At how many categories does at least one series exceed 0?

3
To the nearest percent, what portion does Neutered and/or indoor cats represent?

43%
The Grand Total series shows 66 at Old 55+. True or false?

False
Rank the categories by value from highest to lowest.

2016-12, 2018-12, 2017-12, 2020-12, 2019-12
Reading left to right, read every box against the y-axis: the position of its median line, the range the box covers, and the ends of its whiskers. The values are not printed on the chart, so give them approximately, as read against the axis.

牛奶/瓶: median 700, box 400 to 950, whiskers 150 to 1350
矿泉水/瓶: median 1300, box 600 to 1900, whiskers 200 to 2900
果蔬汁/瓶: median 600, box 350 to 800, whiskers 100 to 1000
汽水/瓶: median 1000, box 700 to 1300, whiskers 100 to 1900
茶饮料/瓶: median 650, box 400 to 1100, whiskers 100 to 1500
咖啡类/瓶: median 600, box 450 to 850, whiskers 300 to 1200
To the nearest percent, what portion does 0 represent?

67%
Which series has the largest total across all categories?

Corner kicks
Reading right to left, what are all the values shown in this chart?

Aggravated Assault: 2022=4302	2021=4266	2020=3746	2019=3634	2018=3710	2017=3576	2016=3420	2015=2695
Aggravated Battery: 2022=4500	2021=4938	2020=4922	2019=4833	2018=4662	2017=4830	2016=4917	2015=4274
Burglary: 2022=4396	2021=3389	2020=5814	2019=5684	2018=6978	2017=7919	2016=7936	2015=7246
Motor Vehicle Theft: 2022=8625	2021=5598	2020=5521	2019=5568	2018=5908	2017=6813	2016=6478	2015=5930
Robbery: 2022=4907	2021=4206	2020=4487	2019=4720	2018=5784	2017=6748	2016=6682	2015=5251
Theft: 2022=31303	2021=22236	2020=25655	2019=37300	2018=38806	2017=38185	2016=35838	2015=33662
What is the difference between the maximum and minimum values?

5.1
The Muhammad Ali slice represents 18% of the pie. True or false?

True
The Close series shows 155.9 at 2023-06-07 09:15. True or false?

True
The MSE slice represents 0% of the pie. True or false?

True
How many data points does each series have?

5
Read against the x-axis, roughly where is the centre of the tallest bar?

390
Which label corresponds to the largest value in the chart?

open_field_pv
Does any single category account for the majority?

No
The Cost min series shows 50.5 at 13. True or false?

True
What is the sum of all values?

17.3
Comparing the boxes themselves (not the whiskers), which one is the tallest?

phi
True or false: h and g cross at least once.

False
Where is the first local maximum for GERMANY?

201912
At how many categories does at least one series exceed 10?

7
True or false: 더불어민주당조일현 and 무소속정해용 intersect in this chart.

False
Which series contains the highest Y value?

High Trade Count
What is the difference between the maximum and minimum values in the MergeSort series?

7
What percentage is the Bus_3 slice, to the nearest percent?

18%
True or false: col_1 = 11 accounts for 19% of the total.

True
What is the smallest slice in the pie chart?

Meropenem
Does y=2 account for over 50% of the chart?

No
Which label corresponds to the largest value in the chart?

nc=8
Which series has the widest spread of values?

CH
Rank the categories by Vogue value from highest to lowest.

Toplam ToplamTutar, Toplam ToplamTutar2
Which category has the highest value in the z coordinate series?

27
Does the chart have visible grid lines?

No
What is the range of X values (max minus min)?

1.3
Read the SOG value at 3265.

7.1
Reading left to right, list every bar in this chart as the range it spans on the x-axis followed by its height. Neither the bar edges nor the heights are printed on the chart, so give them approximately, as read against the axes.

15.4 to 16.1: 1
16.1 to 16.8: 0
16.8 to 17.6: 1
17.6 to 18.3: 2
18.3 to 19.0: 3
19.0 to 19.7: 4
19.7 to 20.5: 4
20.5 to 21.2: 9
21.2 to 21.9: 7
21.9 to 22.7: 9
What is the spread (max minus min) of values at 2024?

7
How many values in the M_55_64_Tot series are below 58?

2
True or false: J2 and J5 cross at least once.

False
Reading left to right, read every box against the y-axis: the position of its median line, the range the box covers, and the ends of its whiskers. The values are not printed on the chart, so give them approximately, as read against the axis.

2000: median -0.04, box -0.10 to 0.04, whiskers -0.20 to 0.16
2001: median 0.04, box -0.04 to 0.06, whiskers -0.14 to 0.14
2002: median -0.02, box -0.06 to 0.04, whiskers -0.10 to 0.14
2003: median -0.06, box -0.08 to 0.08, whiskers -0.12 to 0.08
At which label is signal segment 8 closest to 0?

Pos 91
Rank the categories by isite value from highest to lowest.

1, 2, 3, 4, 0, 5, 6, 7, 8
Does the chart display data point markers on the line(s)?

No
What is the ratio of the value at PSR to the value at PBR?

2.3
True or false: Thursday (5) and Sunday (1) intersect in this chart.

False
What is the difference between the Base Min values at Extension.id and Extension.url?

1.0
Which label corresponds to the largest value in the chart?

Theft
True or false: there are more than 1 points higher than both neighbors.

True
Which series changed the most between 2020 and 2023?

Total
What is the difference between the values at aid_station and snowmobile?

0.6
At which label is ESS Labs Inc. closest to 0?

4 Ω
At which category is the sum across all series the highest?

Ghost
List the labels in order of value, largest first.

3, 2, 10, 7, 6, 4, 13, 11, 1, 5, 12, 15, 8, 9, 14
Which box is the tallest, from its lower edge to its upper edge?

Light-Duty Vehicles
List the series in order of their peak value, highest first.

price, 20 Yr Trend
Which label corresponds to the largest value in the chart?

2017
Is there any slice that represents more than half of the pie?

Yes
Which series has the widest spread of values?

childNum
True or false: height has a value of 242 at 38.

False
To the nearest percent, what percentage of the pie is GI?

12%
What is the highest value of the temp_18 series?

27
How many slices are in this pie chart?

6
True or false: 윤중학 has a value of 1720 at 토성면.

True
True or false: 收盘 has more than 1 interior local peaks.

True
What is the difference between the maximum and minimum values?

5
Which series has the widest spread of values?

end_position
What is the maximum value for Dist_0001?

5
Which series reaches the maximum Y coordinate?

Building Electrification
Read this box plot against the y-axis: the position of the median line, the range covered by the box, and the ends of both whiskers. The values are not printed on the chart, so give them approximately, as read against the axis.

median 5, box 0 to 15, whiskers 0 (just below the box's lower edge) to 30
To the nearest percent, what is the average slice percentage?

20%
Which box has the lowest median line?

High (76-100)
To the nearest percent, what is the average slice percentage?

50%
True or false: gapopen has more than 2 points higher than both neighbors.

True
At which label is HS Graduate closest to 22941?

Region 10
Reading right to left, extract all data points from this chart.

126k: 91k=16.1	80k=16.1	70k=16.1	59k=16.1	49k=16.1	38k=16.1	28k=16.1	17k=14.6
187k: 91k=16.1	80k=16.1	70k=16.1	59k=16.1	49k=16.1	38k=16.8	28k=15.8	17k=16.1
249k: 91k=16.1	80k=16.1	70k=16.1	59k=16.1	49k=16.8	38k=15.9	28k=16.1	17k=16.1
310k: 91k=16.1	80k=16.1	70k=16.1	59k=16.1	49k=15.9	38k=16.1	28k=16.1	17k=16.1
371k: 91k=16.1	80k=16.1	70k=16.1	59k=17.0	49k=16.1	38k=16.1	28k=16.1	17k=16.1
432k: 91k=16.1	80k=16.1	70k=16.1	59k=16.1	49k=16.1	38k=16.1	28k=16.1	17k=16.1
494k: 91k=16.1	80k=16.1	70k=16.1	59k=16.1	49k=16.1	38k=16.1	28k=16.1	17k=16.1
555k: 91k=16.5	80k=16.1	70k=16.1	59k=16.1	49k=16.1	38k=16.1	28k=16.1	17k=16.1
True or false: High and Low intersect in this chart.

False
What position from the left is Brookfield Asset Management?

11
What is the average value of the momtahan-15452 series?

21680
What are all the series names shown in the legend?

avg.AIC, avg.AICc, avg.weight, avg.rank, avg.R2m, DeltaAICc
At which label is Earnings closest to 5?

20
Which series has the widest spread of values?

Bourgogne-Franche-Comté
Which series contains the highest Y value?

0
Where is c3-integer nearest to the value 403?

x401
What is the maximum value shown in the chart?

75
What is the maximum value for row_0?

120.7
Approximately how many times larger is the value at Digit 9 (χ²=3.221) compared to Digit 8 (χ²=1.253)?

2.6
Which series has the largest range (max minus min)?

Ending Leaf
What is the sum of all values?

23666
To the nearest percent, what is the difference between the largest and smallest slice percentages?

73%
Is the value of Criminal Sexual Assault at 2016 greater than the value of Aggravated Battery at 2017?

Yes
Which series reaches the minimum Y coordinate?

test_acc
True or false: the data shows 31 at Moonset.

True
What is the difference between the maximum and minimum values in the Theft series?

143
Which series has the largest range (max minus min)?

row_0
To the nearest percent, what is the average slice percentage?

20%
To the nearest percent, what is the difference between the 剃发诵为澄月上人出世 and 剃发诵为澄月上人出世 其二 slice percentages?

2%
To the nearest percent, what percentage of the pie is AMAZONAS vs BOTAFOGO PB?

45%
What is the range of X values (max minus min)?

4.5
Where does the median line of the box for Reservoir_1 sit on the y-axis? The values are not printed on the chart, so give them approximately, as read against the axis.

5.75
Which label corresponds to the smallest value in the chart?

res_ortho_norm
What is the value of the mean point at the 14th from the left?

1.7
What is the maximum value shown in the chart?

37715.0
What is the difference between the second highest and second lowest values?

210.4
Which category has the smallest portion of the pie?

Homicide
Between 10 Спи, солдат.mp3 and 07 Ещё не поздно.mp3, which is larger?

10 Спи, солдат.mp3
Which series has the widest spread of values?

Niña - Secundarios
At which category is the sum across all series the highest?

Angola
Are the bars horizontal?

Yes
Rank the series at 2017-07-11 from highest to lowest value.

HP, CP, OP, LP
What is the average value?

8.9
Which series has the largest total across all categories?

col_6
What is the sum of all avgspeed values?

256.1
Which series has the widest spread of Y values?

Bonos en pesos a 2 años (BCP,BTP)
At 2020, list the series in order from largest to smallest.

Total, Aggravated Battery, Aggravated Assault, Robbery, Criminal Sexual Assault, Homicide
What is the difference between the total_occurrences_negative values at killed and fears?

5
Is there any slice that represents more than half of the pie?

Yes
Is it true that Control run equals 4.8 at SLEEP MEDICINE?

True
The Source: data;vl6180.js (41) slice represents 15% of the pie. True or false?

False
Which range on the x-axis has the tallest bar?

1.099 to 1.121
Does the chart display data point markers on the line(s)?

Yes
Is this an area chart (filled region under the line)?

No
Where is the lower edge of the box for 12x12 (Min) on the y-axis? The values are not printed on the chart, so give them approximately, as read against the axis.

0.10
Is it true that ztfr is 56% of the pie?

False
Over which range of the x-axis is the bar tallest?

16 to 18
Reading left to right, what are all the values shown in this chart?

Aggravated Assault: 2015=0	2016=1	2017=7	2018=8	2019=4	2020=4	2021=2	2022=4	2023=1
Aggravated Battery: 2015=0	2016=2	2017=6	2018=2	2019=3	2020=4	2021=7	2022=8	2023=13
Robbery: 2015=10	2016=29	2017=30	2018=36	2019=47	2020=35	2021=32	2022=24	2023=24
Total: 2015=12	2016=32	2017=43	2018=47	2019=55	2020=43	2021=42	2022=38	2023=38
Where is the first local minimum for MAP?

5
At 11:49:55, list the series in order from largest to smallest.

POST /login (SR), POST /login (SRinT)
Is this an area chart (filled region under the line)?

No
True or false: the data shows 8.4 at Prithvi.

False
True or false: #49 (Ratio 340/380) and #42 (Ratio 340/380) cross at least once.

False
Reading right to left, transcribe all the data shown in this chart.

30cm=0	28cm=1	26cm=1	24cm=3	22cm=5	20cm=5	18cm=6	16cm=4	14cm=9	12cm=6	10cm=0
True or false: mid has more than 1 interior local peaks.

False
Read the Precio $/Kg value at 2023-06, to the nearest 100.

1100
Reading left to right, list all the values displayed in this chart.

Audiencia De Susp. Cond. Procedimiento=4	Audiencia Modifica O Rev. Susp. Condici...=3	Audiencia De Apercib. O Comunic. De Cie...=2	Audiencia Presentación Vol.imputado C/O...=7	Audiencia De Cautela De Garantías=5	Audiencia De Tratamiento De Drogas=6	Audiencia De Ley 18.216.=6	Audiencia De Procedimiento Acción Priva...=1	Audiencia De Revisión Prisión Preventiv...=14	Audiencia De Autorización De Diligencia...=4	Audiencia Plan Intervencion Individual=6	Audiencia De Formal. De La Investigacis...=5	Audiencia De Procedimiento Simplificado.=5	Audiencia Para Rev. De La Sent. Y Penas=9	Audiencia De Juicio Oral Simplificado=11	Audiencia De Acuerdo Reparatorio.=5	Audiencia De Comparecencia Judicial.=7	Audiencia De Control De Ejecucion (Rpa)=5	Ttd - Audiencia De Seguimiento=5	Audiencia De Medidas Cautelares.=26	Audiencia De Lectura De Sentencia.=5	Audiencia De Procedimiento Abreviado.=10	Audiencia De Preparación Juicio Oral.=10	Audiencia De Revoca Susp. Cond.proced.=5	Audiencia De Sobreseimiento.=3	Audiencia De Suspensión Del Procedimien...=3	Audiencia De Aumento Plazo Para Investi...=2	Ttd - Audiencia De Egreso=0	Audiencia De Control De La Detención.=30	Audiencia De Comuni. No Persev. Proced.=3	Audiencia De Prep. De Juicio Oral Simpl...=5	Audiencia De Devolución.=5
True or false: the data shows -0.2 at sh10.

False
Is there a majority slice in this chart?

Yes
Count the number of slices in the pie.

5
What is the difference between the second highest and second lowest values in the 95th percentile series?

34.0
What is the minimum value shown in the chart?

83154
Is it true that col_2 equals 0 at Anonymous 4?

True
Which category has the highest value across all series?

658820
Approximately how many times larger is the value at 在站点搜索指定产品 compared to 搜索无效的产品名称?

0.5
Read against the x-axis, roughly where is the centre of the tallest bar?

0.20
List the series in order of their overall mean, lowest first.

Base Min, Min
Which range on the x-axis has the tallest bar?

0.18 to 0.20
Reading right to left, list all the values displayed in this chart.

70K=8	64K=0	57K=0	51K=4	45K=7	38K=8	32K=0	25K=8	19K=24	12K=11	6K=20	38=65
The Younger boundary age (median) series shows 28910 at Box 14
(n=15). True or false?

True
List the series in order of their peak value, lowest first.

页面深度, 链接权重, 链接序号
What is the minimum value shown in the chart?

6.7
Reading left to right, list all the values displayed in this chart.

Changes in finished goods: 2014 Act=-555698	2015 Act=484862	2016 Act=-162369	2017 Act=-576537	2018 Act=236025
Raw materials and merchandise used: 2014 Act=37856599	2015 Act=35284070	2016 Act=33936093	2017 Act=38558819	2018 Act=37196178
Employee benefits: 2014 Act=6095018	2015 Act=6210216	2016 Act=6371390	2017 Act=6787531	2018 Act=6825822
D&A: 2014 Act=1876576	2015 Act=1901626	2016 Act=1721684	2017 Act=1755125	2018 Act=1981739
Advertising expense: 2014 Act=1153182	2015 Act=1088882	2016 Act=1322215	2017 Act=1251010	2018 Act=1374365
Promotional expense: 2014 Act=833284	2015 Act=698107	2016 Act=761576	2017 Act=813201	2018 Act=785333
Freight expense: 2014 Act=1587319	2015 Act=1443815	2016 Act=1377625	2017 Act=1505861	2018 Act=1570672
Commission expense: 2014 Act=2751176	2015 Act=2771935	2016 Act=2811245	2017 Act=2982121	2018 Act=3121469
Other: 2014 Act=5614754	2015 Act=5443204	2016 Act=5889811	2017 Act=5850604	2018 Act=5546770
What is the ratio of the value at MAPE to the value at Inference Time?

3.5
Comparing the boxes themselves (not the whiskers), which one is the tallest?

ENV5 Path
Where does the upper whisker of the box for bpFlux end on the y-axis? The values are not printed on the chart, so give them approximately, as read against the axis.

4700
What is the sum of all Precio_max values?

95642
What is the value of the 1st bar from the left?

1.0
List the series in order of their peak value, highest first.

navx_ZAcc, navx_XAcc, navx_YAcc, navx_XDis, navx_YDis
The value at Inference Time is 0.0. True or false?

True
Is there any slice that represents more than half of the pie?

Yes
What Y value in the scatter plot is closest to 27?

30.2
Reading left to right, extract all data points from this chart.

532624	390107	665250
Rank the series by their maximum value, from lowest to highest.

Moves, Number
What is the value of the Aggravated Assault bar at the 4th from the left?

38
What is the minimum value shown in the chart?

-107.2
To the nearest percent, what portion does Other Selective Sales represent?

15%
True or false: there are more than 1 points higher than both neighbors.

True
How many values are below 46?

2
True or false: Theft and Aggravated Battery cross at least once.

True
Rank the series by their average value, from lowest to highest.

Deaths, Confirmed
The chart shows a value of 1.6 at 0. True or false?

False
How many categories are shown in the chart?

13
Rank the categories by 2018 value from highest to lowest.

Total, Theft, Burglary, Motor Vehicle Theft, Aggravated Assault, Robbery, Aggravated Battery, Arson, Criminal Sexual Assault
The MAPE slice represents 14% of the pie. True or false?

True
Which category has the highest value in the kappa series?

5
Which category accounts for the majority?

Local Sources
◇ ◇ ◇ ◇ ◇ ◇ ◇
**To do**: Which lines above contain the word "lower"? Copy each one out in full.

**Answer box**:
Which box is the tallest, from its lower edge to its upper edge?
median 5, box 0 to 15, whiskers 0 (just below the box's lower edge) to 30
Where is the lower edge of the box for 12x12 (Min) on the y-axis? The values are not printed on the chart, so give them approximately, as read against the axis.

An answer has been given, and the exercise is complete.